I think you covered the Mike. There's a lots of love about the program. We can go deeper on anything from go to markets in the investor weekly that we do, but it's really a powerful program. I had the benefit of being a mentor for a couple of. Prior to joining full-time. And so I know the program well, and the feedback from the founders and the results that Mike and his team created over the last, you know, five or six years. So happy to go into that as the chat lights up with questions. I see. It's

Mike:

already going, so that's great.

Pablo Gonzalez:

Yeah, for sure. Jeff, listen, man, we're definitely going to pick your brain about the go to market stuff. I know that that's, that's your specialty. I'm dying to get into that. So as I understand it, then it's the accelerators kind of like when you're getting started at seed fund is the next stage. That's when you're funded, you're you're off and you're kind of like, let's say accelerator is elementary school seed fund. You're now a teenager and you're out in the world and, and, and you're, you're invested at that level and there's other influences that isn't just the home base of the accelerator. Right? Yeah. Cool. So, so then I'm a big, obviously I'm a big proponent in the community piece, right? I would love to, I would love to know just kind of how you guys, when you came together, Why did you think that there was another accelerator needed? Why do you think there's another community needed and in Silicon valley, are they, are there, are there enough of these? Is there ever going to be enough of this stuff? You know, what, what was the, what was the pain point from, from, from the thing that you wanted to solve? Like, I, some, some people phrase this as like what made, you know, like what pisses you off and what makes you want to cry? Like what, what, what was doing that to you guys that you decided to embark on this?
★ ★ ★ ★
> _What to work on_
Write down the part of the transcript starting with "I think you" and going on through "so that's great.", word for word. You won't need the lines that come next.

> _Text data extracted from pages_
★ ★ ★ ★
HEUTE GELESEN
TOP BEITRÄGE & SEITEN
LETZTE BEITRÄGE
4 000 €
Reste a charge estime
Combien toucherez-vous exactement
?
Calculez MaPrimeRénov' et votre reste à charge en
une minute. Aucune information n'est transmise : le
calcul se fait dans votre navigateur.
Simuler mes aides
★ ★ ★ ★
> _Output for this exercise_
I think you covered the Mike. There's a lots of love about the program. We can go deeper on anything from go to markets in the investor weekly that we do, but it's really a powerful program. I had the benefit of being a mentor for a couple of. Prior to joining full-time. And so I know the program well, and the feedback from the founders and the results that Mike and his team created over the last, you know, five or six years. So happy to go into that as the chat lights up with questions. I see. It's

Mike:

already going, so that's great.